Silencio. El pequeño grupo de clientes que hacen fila frente al mostrador unos pasos más allá desvía la mirada, sacude la cabeza, deja escapar carraspeos nerviosos. El hombre aprieta los puños, el rostro enrojecido de furia.
— ¿Es mentira? ¿No estamos todos bien jodidos?
— El problema es que estamos tan acostumbrados a ignorar lo que pasa, a mirar para otro lado, a intentar seguir como siempre, que ya nadie recuerda que debe ponerse en dos pies y enfrentar esto — dice una mujer junto a la caja registradora — en este país pasa de todo siempre y nunca pasa nada.
Me irrita el tono resignado, casi aburrido con que dice aquello. Pero también, no puedo dejar de pensar que es cierto. Que durante la última década y media de gobierno chavista, la mayoría de los Venezolanos nos hemos enfrentado a diario al miedo, a la esperanza, al terror y al agotamiento, a un espacio vacío sin nombre ni definición que parece definir mejor que otra cosa la abrumadora etapa histórica que vivimos. O quizás no hay un nombre para esta indiferencia rota y blanda, este agotamiento resquebrajado que aplasta la conciencia cívica, la simple percepción de la realidad que se soporta día a día. Una especie de batalla sorda contra la nada, contra la desesperanza y al desazón.
Hay un murmullo general de aprobación. El hombre suspira, encorva los hombros. La emoción le colorea las mejillas, le hace apretar los puños. Y percibo su frustración, su cansancio. Esa caída en el desastre, en el silencio. La escena repetida mil veces. El rostro distorsionado de un país profundamente herido por el miedo.
— Venezuela se nos cae a pedazos — dice entonces el hombre — se nos cae y me pregunto si todos lo sabemos.
Pienso en esas palabras mientras camino por la calle. Entre los escombros de una batalla desigual, de una visión resquebrajada de la identidad, con la cicatriz de la incertidumbre que nunca se cura, con la sensación perenne de no reconocer al país en el que vivo. Con el gentilicio roto y convertido en una mezcla de pesadumbre. En medio de un sufrimiento lento, interminable y hondo. Esta sensación de no pertenecer a ninguna parte, a ninguna historia.

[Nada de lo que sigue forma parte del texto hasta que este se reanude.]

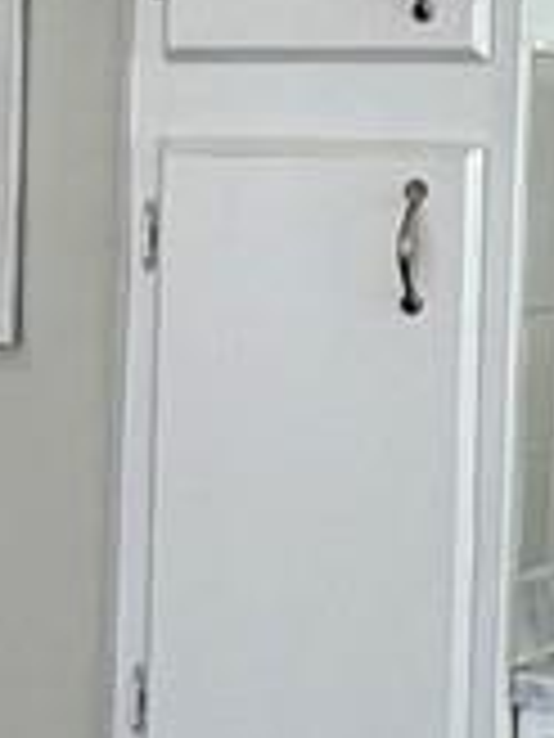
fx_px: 2923
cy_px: 220
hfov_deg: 10.3
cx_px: -365
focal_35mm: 137
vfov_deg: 14.4
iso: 64
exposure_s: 1/120
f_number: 2.2
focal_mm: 2.22
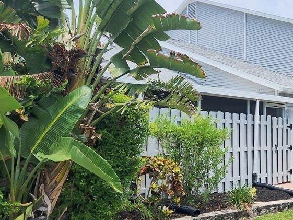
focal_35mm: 42
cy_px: 117
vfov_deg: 34.4
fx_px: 356
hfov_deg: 42.3
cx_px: 243
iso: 50
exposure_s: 1/1667
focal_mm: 5.4
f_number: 1.8
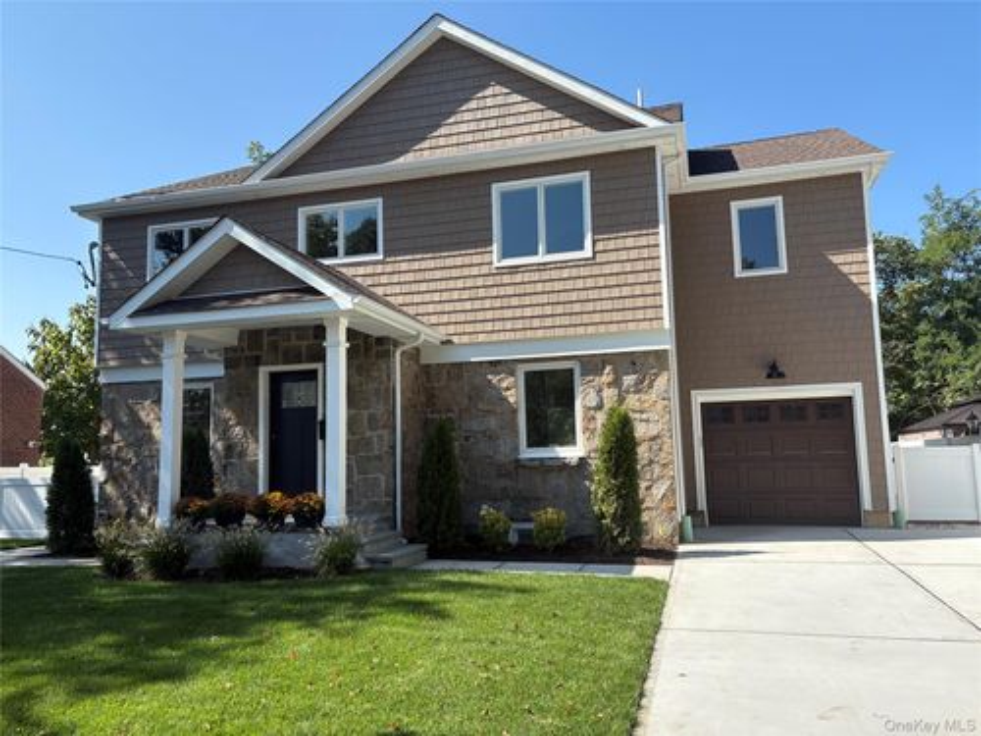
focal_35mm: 26
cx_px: 490
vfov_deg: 53.1
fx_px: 737
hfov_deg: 67.3
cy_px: 368
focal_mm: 5.96
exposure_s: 1/1799
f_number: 1.6
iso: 50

Sentada en el sala de mi casa, intento no llorar. Pero lo hago, por supuesto. Por la profunda sensación de angustia que llevo a todas partes. Por el horror que me aplasta a diario, por esta noción de la Venezuela que no me pertenece que debo soportar. Me pregunto hasta cuando puedo resistir, hasta donde podré evitar me aplaste esta realidad. Qué ocurrirá de ahora en más. Y por supuesto, no tengo respuestas. Jamás las he tenido y supongo que no las tendré. Y esa mirada al vacío — al abismo — lo que quizás resulta más desconcertante, duro de sobrellevar. Una conciencia del miedo convertido en una forma de vida.